Por unanimidade, o colegiado reformou acórdão do Tribunal de Justiça de Minas Gerais que, em processo de cumprimento de sentença promovido por cooperativa de crédito, deixou de reconhecer a impenhorabilidade do imóvel por considerar não se tratar de bem de família.
No recurso especial, a devedora alegou que o imóvel objeto da constrição é o único de sua propriedade e foi cedido aos seus sogros, devendo ser reconhecida a sua impenhorabilidade como bem de família. Ela acrescentou que reside de aluguel em outro imóvel.
Proteção da família e da dignidade da pessoa
O relator, ministro Marco Aurélio Bellizze, explicou que a Lei 8.009/1990 foi editada com a finalidade de proteção da família e, sob o espectro do princípio do patrimônio mínimo, proteger a dignidade da pessoa humana.

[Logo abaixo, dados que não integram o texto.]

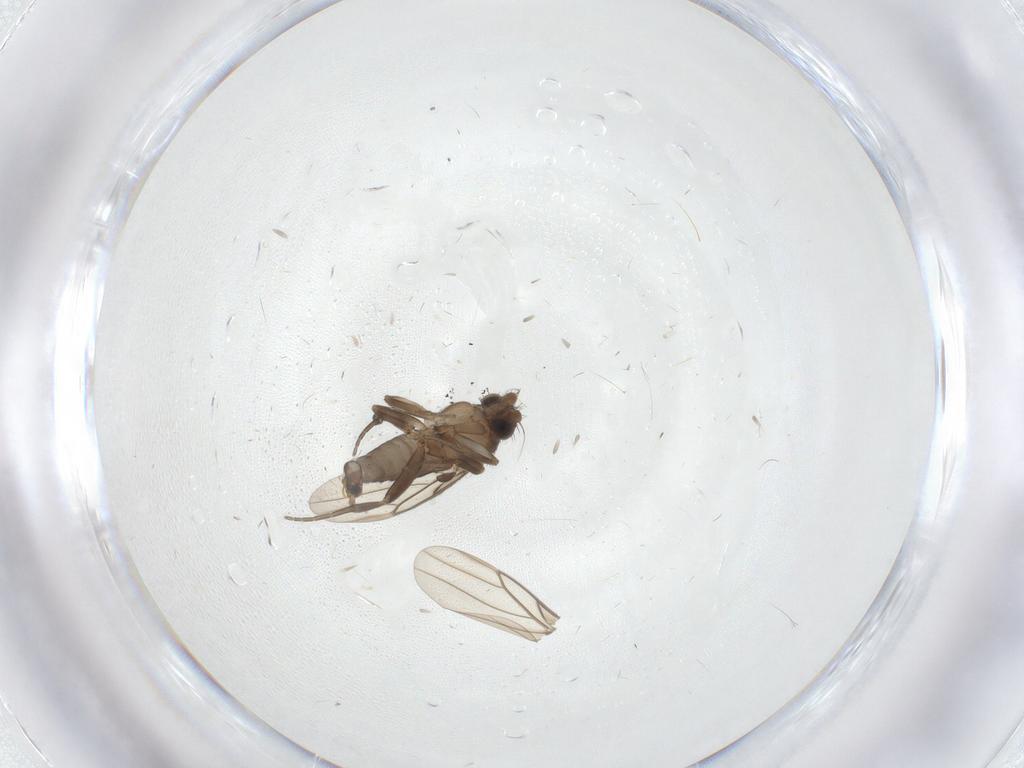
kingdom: Animalia
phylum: Arthropoda
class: Insecta
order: Diptera
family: Phoridae
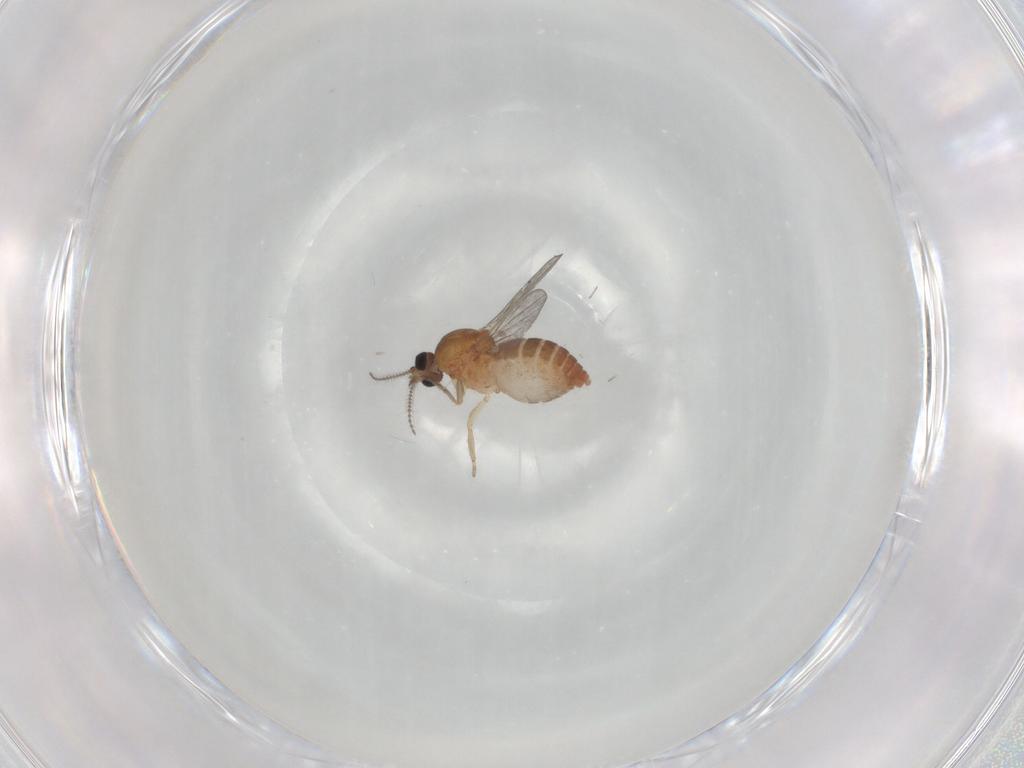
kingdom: Animalia
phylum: Arthropoda
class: Insecta
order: Diptera
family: Ceratopogonidae
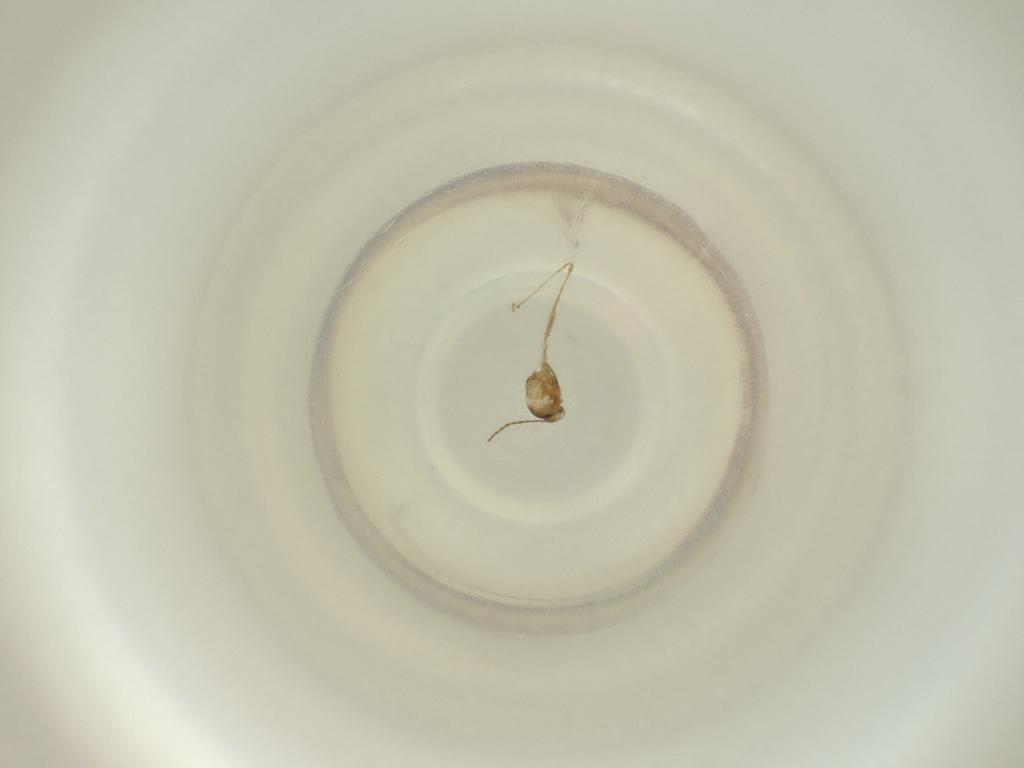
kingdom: Animalia
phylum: Arthropoda
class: Insecta
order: Diptera
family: Cecidomyiidae
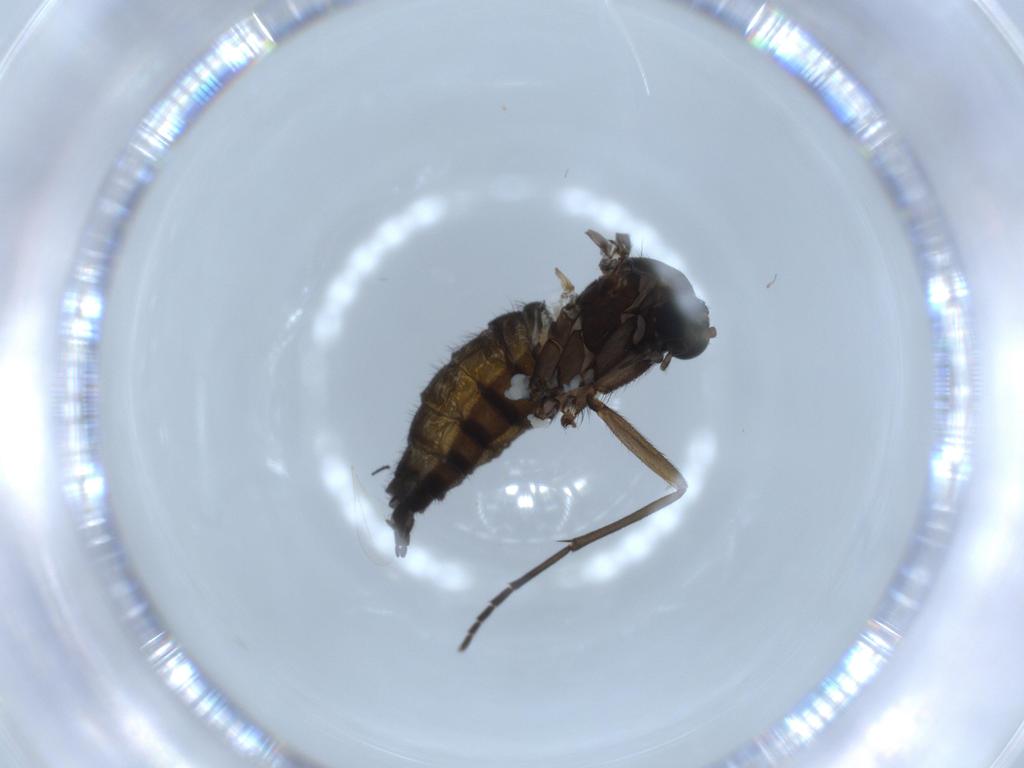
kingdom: Animalia
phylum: Arthropoda
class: Insecta
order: Diptera
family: Sciaridae
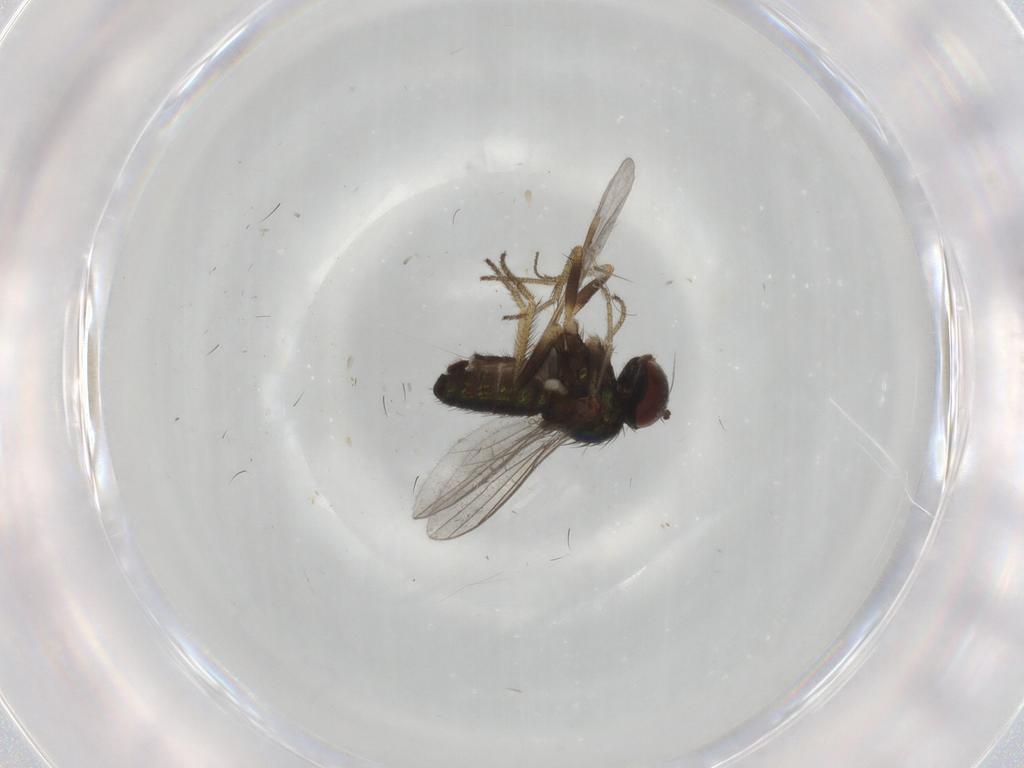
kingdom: Animalia
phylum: Arthropoda
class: Insecta
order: Diptera
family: Dolichopodidae
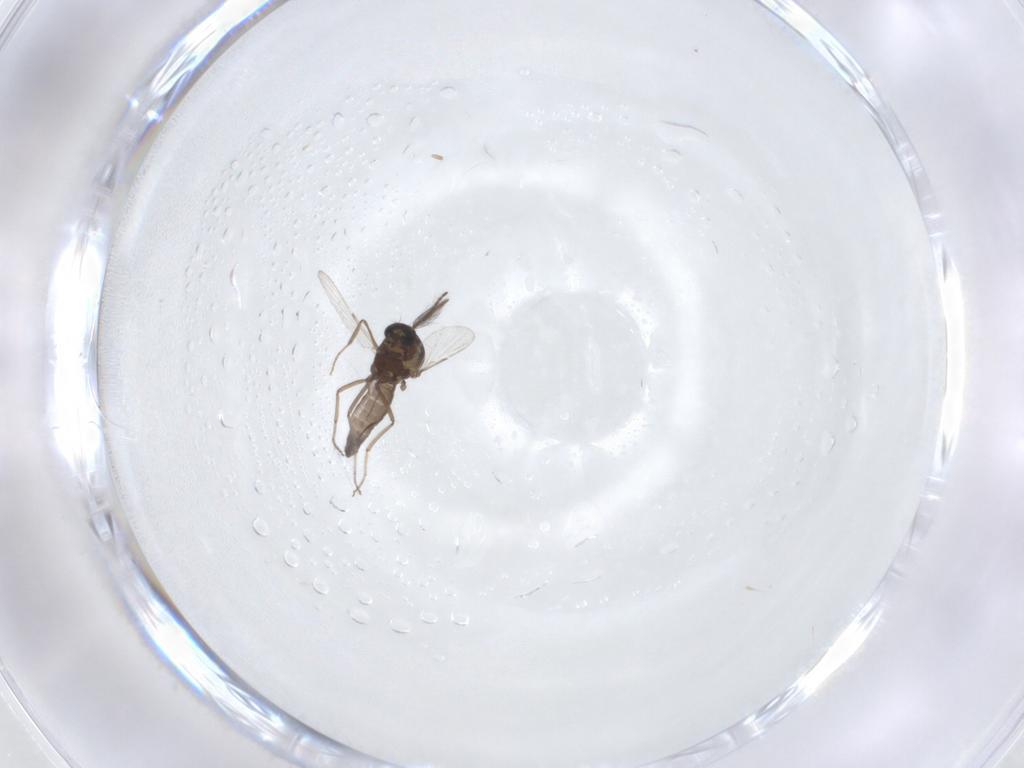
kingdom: Animalia
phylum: Arthropoda
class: Insecta
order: Diptera
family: Ceratopogonidae
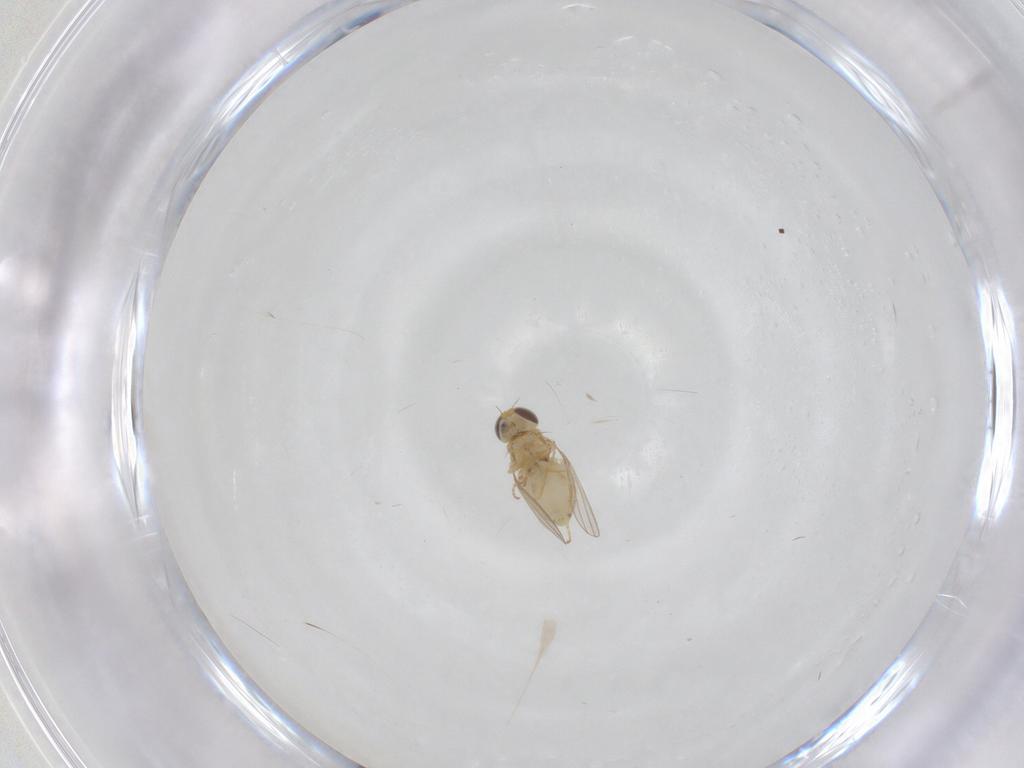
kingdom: Animalia
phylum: Arthropoda
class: Insecta
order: Diptera
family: Chyromyidae
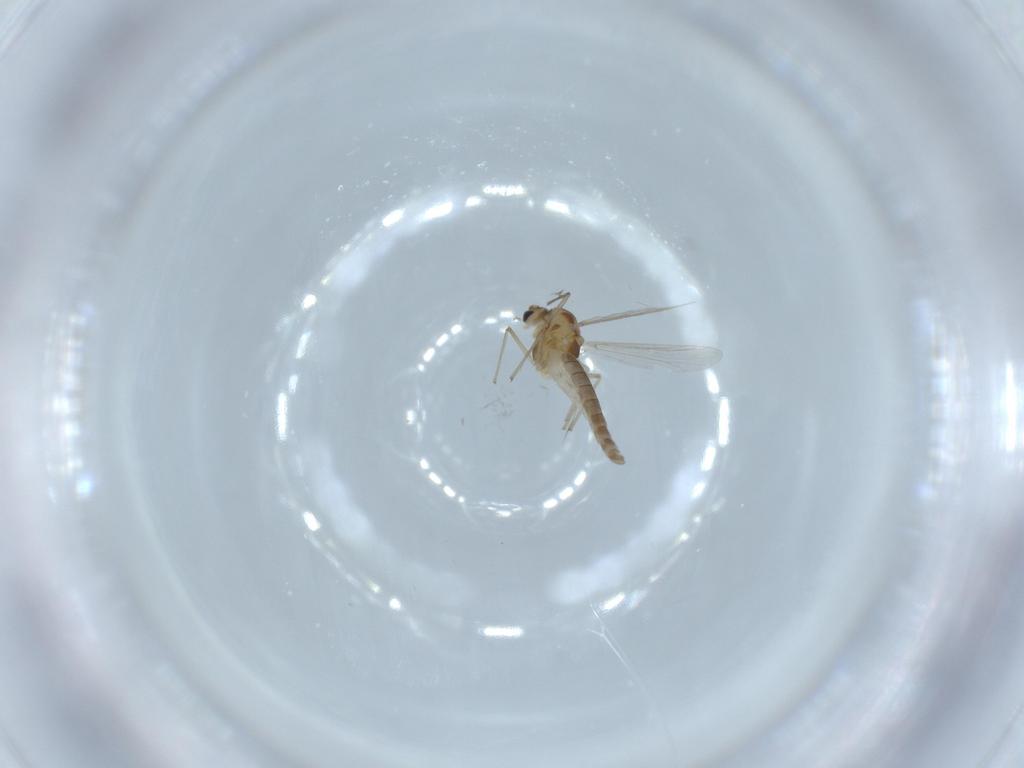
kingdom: Animalia
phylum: Arthropoda
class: Insecta
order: Diptera
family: Chironomidae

O ministro comentou a qualificação do imóvel como tal o subordina a um regime jurídico especial, não o submetendo às obrigações do titular de direito subjetivo patrimonial, ressalvadas algumas exceções legais.
Segundo o magistrado, a legislação determina que, para os efeitos da impenhorabilidade, considera-se residência o único imóvel utilizado pelo casal ou pela entidade familiar para moradia permanente, sendo que, na hipótese de o casal ou a entidade familiar possuir mais de um imóvel utilizado como residência, a impenhorabilidade recairá sobre o de menor valor.
Bellizze acrescentou que, para a jurisprudência do STJ, o fato de o único imóvel não servir para residência da entidade familiar não descaracteriza, por si só, o instituto do bem de família, tanto é que se admite a locação do imóvel para que ele gere frutos e possibilite à família constituir moradia em outro bem alugado, ou, até mesmo, que utilize os valores obtidos com a locação desse bem para complemento da renda familiar.
"Vê-se que a interpretação dada pelo Superior Tribunal de Justiça sobre a extensão do bem de família legal segue o movimento da despatrimonialização do direito civil, em observância aos princípios constitucionais da dignidade da pessoa humana e da solidariedade social, buscando sempre verificar a finalidade verdadeiramente dada ao imóvel", afirmou o relator.
Bem de família insuscetível de penhora
No caso julgado, a turma reconheceu que o imóvel, embora cedido aos sogros, manteve-se com as características de bem de família e, consequentemente, deveria ser considerado impenhorável – caso preenchidos os demais pressupostos legais –, já que, segundo ele, o escopo principal do bem continua sendo o de abrigar a entidade familiar.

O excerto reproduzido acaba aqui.